Se puede decir entonces que los conflictos externos son manifestaciones de conflictos internos. Si odiamos a otro, si no lo toleramos, es porque de alguna forma nos odiamos a nosotros mismos, no toleramos aspectos propios que vemos en aquél. O sea que la intolerancia tendría un origen interno. Y quienes no podemos interpretar nuestros propios sentimientos, nos sentimos totalmente perdidos cuando se trata de saber lo que siente alguien que está cerca nuestro.
Tal vez, todo esto puede estar sucediendo porque olvidamos hacernos una pregunta sencilla, profunda y grandiosa: “¿Cómo sería yo si eso me estuviera pasando a mí?”. Y el olvido de esa pregunta nos dirige, sin duda, hacia la intolerancia porque cuando la omitimos, cerramos nuestro corazón
La consigna básica del intolerante es: “Así soy yo, así es el mundo”. Es decir, cuando nuestra visión del mundo, nuestros pensamientos, nuestros deseos, nuestro ego son el patrón de medida, todo el que no entra en él será descalificado. Se trata de un modelo de comportamiento muy riesgoso, ya que al no existir dos personas iguales, los márgenes de aceptación se reducen al mínimo.
¿Como salir de la intolerancia?
Quizá, después de todo, no se trate de ser tolerante, sino de aprender a aceptar.
Aceptar, en el caso de los vínculos humanos, es tomar al otro sin juzgarlo, acercarse a él interesado en sus misterios y dimensiones, escucharlo y mirarlo con la intención de percibir en sus palabras y en sus aspectos su singularidad. Aceptar es, también, saber que no se puede cambiar al otro, y que quizá no se debe. Es respetar del mismo modo en que aspiramos a ser respetados, tener en cuenta del mismo modo en el que queremos ser registrados.

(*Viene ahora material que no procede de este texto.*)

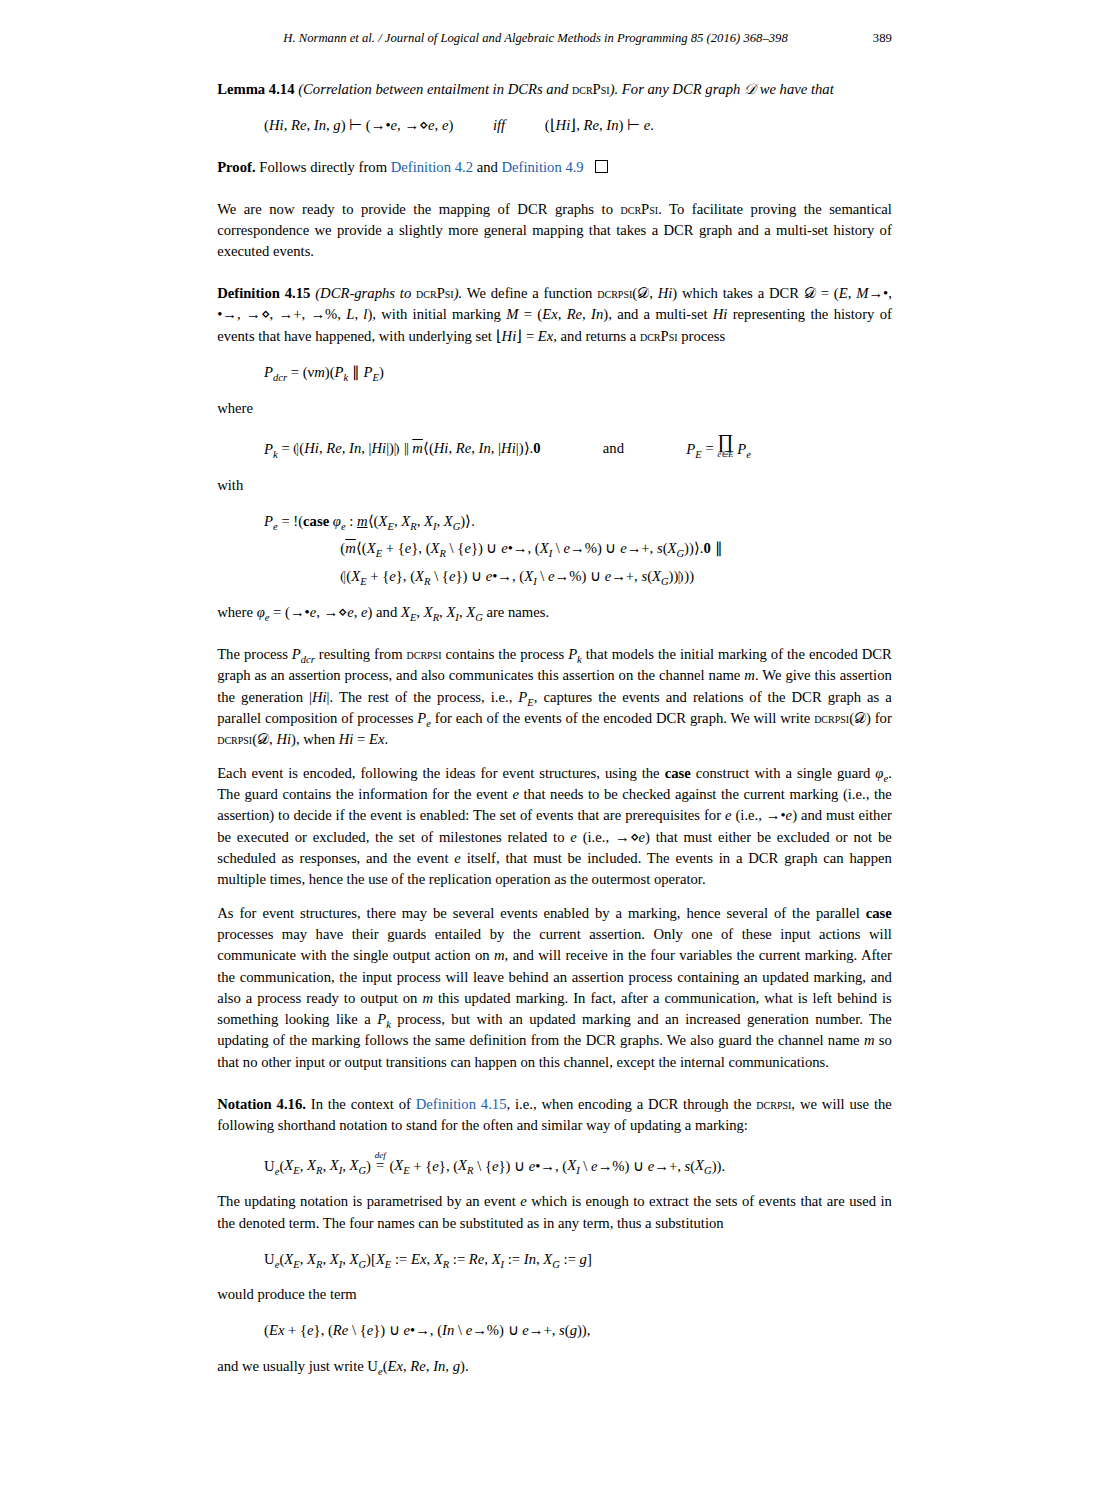H. Normann et al. / Journal of Logical and Algebraic Methods in Programming 85 (2016) 368–398 389
Lemma 4.14 (Correlation between entailment in DCRs and dcrPsi). For any DCR graph 𝒟 we have that
(Hi, Re, In, g) ⊢ (→•e, →⋄e, e) iff (⌊Hi⌋, Re, In) ⊢ e.
Proof. Follows directly from Definition 4.2 and Definition 4.9
We are now ready to provide the mapping of DCR graphs to dcrPsi. To facilitate proving the semantical correspondence we provide a slightly more general mapping that takes a DCR graph and a multi-set history of executed events.
Definition 4.15 (DCR-graphs to dcrPsi). We define a function dcrpsi(𝒟, Hi) which takes a DCR 𝒟 = (E, M→•, •→, →⋄, →+, →%, L, l), with initial marking M = (Ex, Re, In), and a multi-set Hi representing the history of events that have happened, with underlying set ⌊Hi⌋ = Ex, and returns a dcrPsi process
Pdcr = (νm)(Pk ∥ PE)
where
Pk = ⦇(Hi, Re, In, |Hi|)⦈ ∥ m⟨(Hi, Re, In, |Hi|)⟩.0 and PE = ∏e∈E Pe
with
Pe = !(case φe : m⟨(XE, XR, XI, XG)⟩.
(m⟨(XE + {e}, (XR \ {e}) ∪ e•→, (XI \ e→%) ∪ e→+, s(XG))⟩.0 ∥
⦇(XE + {e}, (XR \ {e}) ∪ e•→, (XI \ e→%) ∪ e→+, s(XG))⦈))
where φe = (→•e, →⋄e, e) and XE, XR, XI, XG are names.
The process Pdcr resulting from dcrpsi contains the process Pk that models the initial marking of the encoded DCR graph as an assertion process, and also communicates this assertion on the channel name m. We give this assertion the generation |Hi|. The rest of the process, i.e., PE, captures the events and relations of the DCR graph as a parallel composition of processes Pe for each of the events of the encoded DCR graph. We will write dcrpsi(𝒟) for dcrpsi(𝒟, Hi), when Hi = Ex.
Each event is encoded, following the ideas for event structures, using the case construct with a single guard φe. The guard contains the information for the event e that needs to be checked against the current marking (i.e., the assertion) to decide if the event is enabled: The set of events that are prerequisites for e (i.e., →•e) and must either be executed or excluded, the set of milestones related to e (i.e., →⋄e) that must either be excluded or not be scheduled as responses, and the event e itself, that must be included. The events in a DCR graph can happen multiple times, hence the use of the replication operation as the outermost operator.
As for event structures, there may be several events enabled by a marking, hence several of the parallel case processes may have their guards entailed by the current assertion. Only one of these input actions will communicate with the single output action on m, and will receive in the four variables the current marking. After the communication, the input process will leave behind an assertion process containing an updated marking, and also a process ready to output on m this updated marking. In fact, after a communication, what is left behind is something looking like a Pk process, but with an updated marking and an increased generation number. The updating of the marking follows the same definition from the DCR graphs. We also guard the channel name m so that no other input or output transitions can happen on this channel, except the internal communications.
Notation 4.16. In the context of Definition 4.15, i.e., when encoding a DCR through the dcrpsi, we will use the following shorthand notation to stand for the often and similar way of updating a marking:
Ue(XE, XR, XI, XG) def= (XE + {e}, (XR \ {e}) ∪ e•→, (XI \ e→%) ∪ e→+, s(XG)).
The updating notation is parametrised by an event e which is enough to extract the sets of events that are used in the denoted term. The four names can be substituted as in any term, thus a substitution
Ue(XE, XR, XI, XG)[XE := Ex, XR := Re, XI := In, XG := g]
would produce the term
(Ex + {e}, (Re \ {e}) ∪ e•→, (In \ e→%) ∪ e→+, s(g)),
and we usually just write Ue(Ex, Re, In, g).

Tal vez, el camino hacia la erradicación de la intolerancia en las relaciones interpersonales deba incluir la tarea de acercar las trincheras de las batallas cotidianas hasta observar los rostros de los demás y empezar a descubrir que se parecen mucho al nuestro.
Como sea, para salir de la intolerancia es preciso aprender una tarea que requiere de las herramientas más valiosas de la inteligencia humana: la de usar los zapatos del otro y sentarse en su silla. Desde allí se asiste a una experiencia siempre deslumbrante y enriquecedora. La experiencia del encuentro.
Piensa bien, y saldrá bien!
D.O.
Extraído del artículo publicado en La Nación Revista – Nota de Tapa. “¿Podemos ser tolerantes? Navidad, Año Nuevo… el momento ideal para una pregunta que plantea el desafío más urgente: aprender a aceptar al otro”. El Domingo 23 de diciembre de 2007. Autor Sergio Sinay.